One of the challenges with neural networks or for that matter many other supervised learning methods is that it takes too much time and precision to perfect (train) the model. Joe describing it as a "nothing more than series of differential calculus equations " is downplaying the model. Neural networks are useful when you know what you are looking for - in this case to lower the PUE. In many cases you don't even know what you are looking for.

Google mentions identifying 19 attributes that have some impact on PUE. I wonder how they short listed these attributes. In my experience unsupervised machine learning is a good place to short list attributes and then move on to supervised machine learning to fine tune them. Unsupervised machine learning combined with supervised machine learning can yield even better results, if used correctly.

Unsupervised Machine Learning, Most Promising Ingredient Of Big Data

Orange (France Telecom), one of the largest mobile operators in the world, issued a challenge "Data for Development" by releasing a dataset of their subscribers in Ivory Coast. The dataset contained 2.5 billion records, calls and text messages exchanged between 5 million anonymous users in Ivory Coast, Africa. Various researchers got access to this dataset and submitted their proposals on how this data can be used for development purposes in Ivory Coast. It would be an understatement to say these proposals and projects were mind-blowing. I have never seen so many different ways of looking at the same data to accomplish so many different things. Here's a book [very large pdf] that contains all the proposals. My personal favorite is AllAborad where IBM researchers used the cell-phone data to redraw optimal bus routes. The researchers have used several algorithms including supervised and unsupervised machine learning to analyze the dataset resulting in a variety of scenarios.

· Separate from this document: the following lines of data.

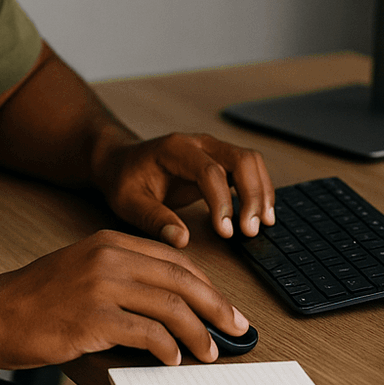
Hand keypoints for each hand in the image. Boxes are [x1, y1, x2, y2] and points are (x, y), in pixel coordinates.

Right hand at [0, 230, 249, 368]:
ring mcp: (100, 285)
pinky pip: (146, 333)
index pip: (174, 259)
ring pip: (170, 305)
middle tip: (236, 327)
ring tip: (209, 351)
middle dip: (215, 306)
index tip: (224, 305)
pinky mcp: (92, 318)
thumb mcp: (82, 270)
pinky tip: (174, 358)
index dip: (206, 284)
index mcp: (109, 241)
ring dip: (197, 332)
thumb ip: (122, 278)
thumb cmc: (34, 299)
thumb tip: (169, 305)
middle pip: (180, 278)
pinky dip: (168, 348)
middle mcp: (108, 257)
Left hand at [95, 132, 275, 247]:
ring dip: (261, 192)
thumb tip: (182, 240)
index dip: (221, 202)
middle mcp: (200, 143)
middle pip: (241, 159)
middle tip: (251, 230)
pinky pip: (249, 170)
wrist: (121, 162)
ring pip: (251, 162)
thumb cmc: (124, 180)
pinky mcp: (220, 161)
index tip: (225, 232)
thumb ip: (154, 219)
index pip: (210, 171)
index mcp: (176, 149)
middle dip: (252, 195)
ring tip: (262, 225)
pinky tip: (259, 215)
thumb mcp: (129, 202)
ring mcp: (213, 150)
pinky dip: (259, 191)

In my conversations and work with the CIOs and LOB executives the breakthrough scenarios always come from a problem that they didn't even know existed or could be solved. For example, the point-of-sale data that you use for your out-of-stock analysis could give you new hyper segments using clustering algorithms such as k-means that you didn't even know existed and also could help you build a recommendation system using collaborative filtering. The data that you use to manage your fleet could help you identify outliers or unproductive routes using SOM (self organizing maps) with dimensionality reduction. Smart meter data that you use for billing could help you identify outliers and prevent thefts using a variety of ART (Adoptive Resonance Theory) algorithms. I see endless scenarios based on a variety of unsupervised machine learning algorithms similar to using cell phone data to redraw optimal bus routes.

Supervised and semi-supervised machine learning algorithms are also equally useful and I see them complement unsupervised machine learning in many cases. For example, in retail, you could start with a k-means to unearth new shopping behavior and end up with Bayesian regression followed by exponential smoothing to predict future behavior based on targeted campaigns to further monetize this newly discovered shopping behavior. However, unsupervised machine learning algorithms are by far the best that I have seen—to unearth breakthrough scenarios—due to its very nature of not requiring you to know a lot of details upfront regarding the data (labels) to be analyzed. In most cases you don't even know what questions you could ask.

Traditionally, BI has been built on pillars of highly structured data that has well-understood semantics. This legacy has made most enterprise people operate on a narrow mindset, which is: I know the exact problem that I want to solve and I know the exact question that I want to ask, and, Big Data is going to make all this possible and even faster. This is the biggest challenge that I see in embracing and realizing the full potential of Big Data. With Big Data there's an opportunity to ask a question that you never thought or imagined you could ask. Unsupervised machine learning is the most promising ingredient of Big Data.